Putin’s propaganda might take some of the edges off of that guilt and shame, but it won’t sustain that impact for long. Kovalev also scoffs at the poll and says the signs of resistance are already emerging:
Beyond the streets, people are busy too. A petition condemning the war has already received more than a million signatures, and architects, medical workers, university students and even priests in the normally acquiescent Russian Orthodox Church are signing open letters demanding that it stop immediately. Big names like Yuri Dud, Russia’s most prominent video blogger, the popular singer Valery Meladze and even several State Duma members and top oligarchs have publicly spoken out in an unlikely chorus of voices.
A mass antiwar movement is still a way off. But these are, amid the gloom, promising signs. As the country continues to bomb and terrify Ukraine, more and more Russians may wake up to something only a few dare to say publicly: That Mr. Putin is an existential danger not only to themselves but also to the world. And he must be stopped.

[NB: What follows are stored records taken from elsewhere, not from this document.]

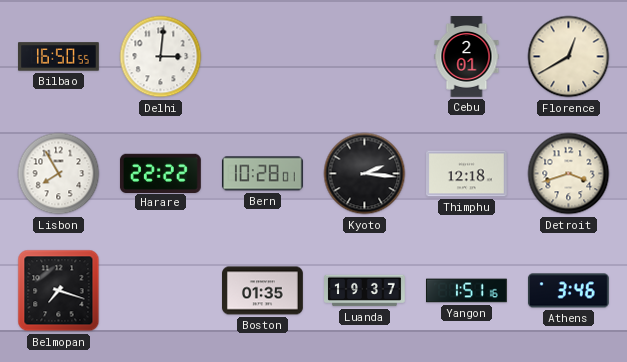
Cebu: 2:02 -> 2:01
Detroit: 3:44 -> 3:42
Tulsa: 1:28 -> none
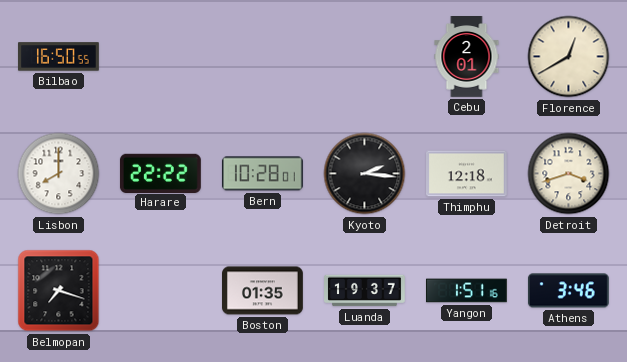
Delhi: 3:01 -> none
Lisbon: 7:55 -> 8:00
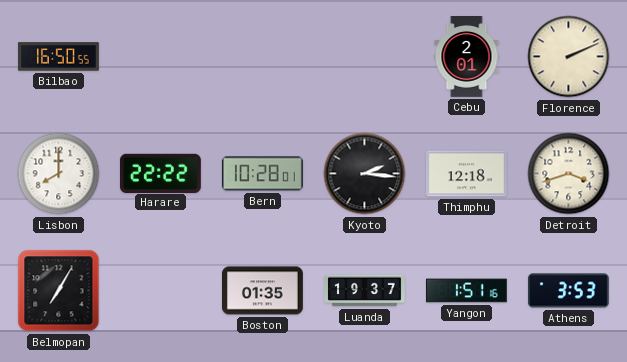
Florence: 12:40 -> 2:11
Belmopan: 7:18 -> 7:05
Athens: 3:46 -> 3:53
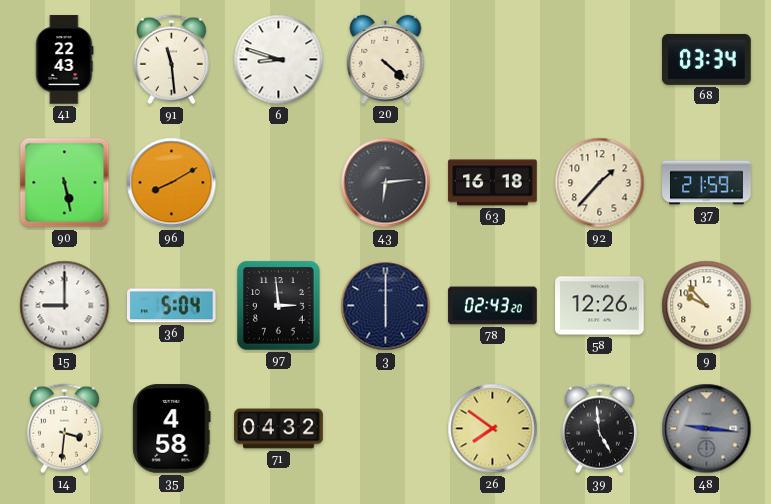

We can certainly hope that’s the case. The more effectively the West can use Russian-language media to pierce Putin’s propaganda bubble, the closer that day will come. However, do not underestimate the power of propaganda even for people who understand its nature. William Shirer wrote about that issue in both his Berlin Diary and The Rise and Fall of the Third Reich, explaining that immersion in state propaganda even impacted his understanding of events in pre-war Nazi Germany to some extent — and he had access to outside media. Putin knows well enough from the Soviet era that a full-blown propaganda machine provides so much of the context for understanding of its subjects that it provides little toehold for reality to contradict it. Hence, a mother has difficulty believing the first-hand testimony of atrocities from her own daughter, even while bombs are falling in the background.
It’s way beyond time to resurrect Cold War devices such as Radio Free Europe and an effective Voice of America in Russian. Just because piercing that bubble is difficult doesn’t mean we shouldn’t try. The Russian people may be wiser than assumed on this matter.